Imagine that your wife dies in a traffic accident. Imagine that at that very moment you were having sex with your young lover. Imagine that when you are told the news the morning afterwards, you don’t feel anything: no emotional pain, no remorse; but you have to play the role of a suffering husband because you are a media star, a writer of a one-time successful novel who switched from literature to TV celebrity programs. That’s how Sachio suddenly finds himself. It’s not just middle-age crisis, it’s the sensation of not being human anymore. This novel and film, 永い言い訳 (Nagai Iiwake, Long excuses) by writer and director Nishikawa Miwa, deeply captures the dissonance between the social roles assigned to people –husband, intellectual, celebrity– and their own desires and values. The 本音―建て前 (Honne-Tatemae) is taken to a maximum level because cameras are in action. Sometimes too much light doesn’t allow you to see the world. And Sachio is dazzled by the media attention, the audience, the couple’s common friends. So many politically-correct behavior scripts don’t let him search into his own past and present feelings. After a nihilistic period of time, he will look for penance, or at least for answers, taking care of two motherless children whose father is exactly his opposite, but with whom he shares a sensation of emptiness.
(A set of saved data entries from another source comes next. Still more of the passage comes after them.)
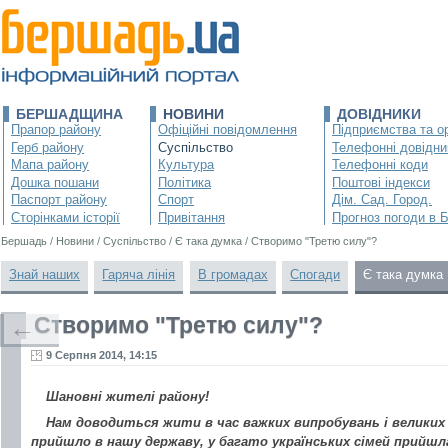
БЕРШАДЩИНА
НОВИНИ
ДОВІДНИКИ
Прапор району
Офіційні повідомлення
Підприємства та ор
Герб району
Суспільство
Телефонні довідни
Мапа району
Культура
Телефонні коди
Дошка пошани
Політика
Поштові індекси
Паспорт району
Спорт
Дім. Сад. Город.
Сторінками історії
Привітання
Прогноз погоди в 
Бершадь
/
Новини
/
Суспільство
/
Є така думка
/
Створимо "Третю силу"?
Знай наших
Гаряча лінія
В громадах
Спогади
Є така думка
Створимо "Третю силу"?
←
9 Серпня 2014, 14:15
Шановні жителі району!
Нам доводиться жити в час важких випробувань і великих 
прийшло в нашу державу, у багато українських сімей прийшла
This is a long movie that has to be because it shows the ups and downs, as in real life, of real people; the getting closer and the moving away of different relationships. And we see the characters’ hair growing and getting cut again and again, as in a cyclical repetition of life routines.
Reminiscences of Ichikawa Kon’s 細雪 (Sasameyuki, The Makioka Sisters) in the music and scenes of trains departing, along with Kawabata’s 雪国 (Yukiguni, Snow Country); resemblance of the actor Motoki Masahiro to La Bamba’s Lou Diamonds Philips; metaphor of the zigzag railways and the steep bicycle way back home as the endurance of life; and, finally, the possibility of self-knowledge and redemption through art.